Yoga is essentially Hindu

Discussion in 'Yoga Forum' started by Hindu, Jun 15, 2015.

  1. Hindu

    Hindu Member Staff Member

    Yoga is essentially Hindu. Its one of the greatest gifts of our civilization to the world. So why are we apologetic about it ? Why are we telling people - there is nothing religious about it.

    Yoga has been an integral part of a Hindu's life since time immemorial. It has stemmed from our Sanatan Dharma. Estimated 15,000 years ago (~13,000 BCE), Adiyogi (the first yogi), a person with unknown origins appeared in the upper regions of Himalayas. Seeing his intense ecstatic state, seven hardcore seekers stayed with him. He took his seven disciples - Sapta Rishis to Kantisarovar and transformed himself in to Aadi Guru - the first guru and started a systematic exposition of yoga in a scientific manner not intellectually as a philosophy, but experientially.

    After imparting his knowledge he sent his seven disciples to different parts of the world. One went to Central Asia. Another went to North Africa and the Middle East, another went to South America, One stayed right there with Adiyogi. Another one came to the lower regions of the Himalayas and started what is known as Kashmiri Shaivism. Another one went south into the Indian Peninsula who is known as Agastya. The Sapta Rishis became the basis of the seven basic schools of yoga. Even today, these seven schools are still distinctly there. Adiyogi created this spine of knowledge, not in the form of books or teachings, but as an energy-based knowledge. He had the highest understanding of human nature, but he didn’t put anything down in writing.
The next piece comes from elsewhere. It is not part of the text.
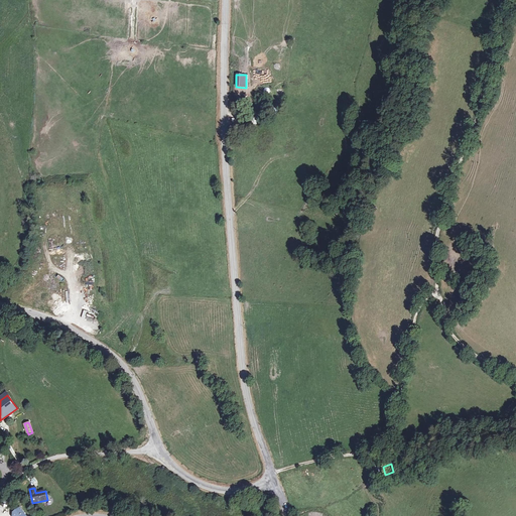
All buildings are outlined.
Patanjali came much later to reorganize the complex and diversified subject and he has put them all in a certain format - as the Yoga Sutras.
    Via : ShankhNaad
  2. Senthil

    Senthil Active Member Staff Member

    Very nice summary, and I totally agree. The problems arise from the misunderstanding of the term, or the differences in understanding between Hindus, and 'others'. We Hindus know it mostly as Patanjali's Sutras, but also further back, as you indicated.

    Most 'others' have only heard about it in terms of hatha yoga, so yoga to them often just means 'slow stretching exercises'. These days hatha yoga varies from 'nothing at all to do with SD, to varying amounts of SD thrown in, like beginning the class with Namaste, or pranayama, or meditation. So the first thing to do is to let them know the entire definition of yoga. It's too bad someone didn't use a different term. There would be less confusion.

    The fear they have is born about the same realisation Adiyogi had. Diving deep within will put you far away from the teachings of Abrahamism. So they're scared of losing what they have, and it is a justified fear. (for them) Even calming the mind for a few moments may touch on ecstasy, or give one a brief sense of it.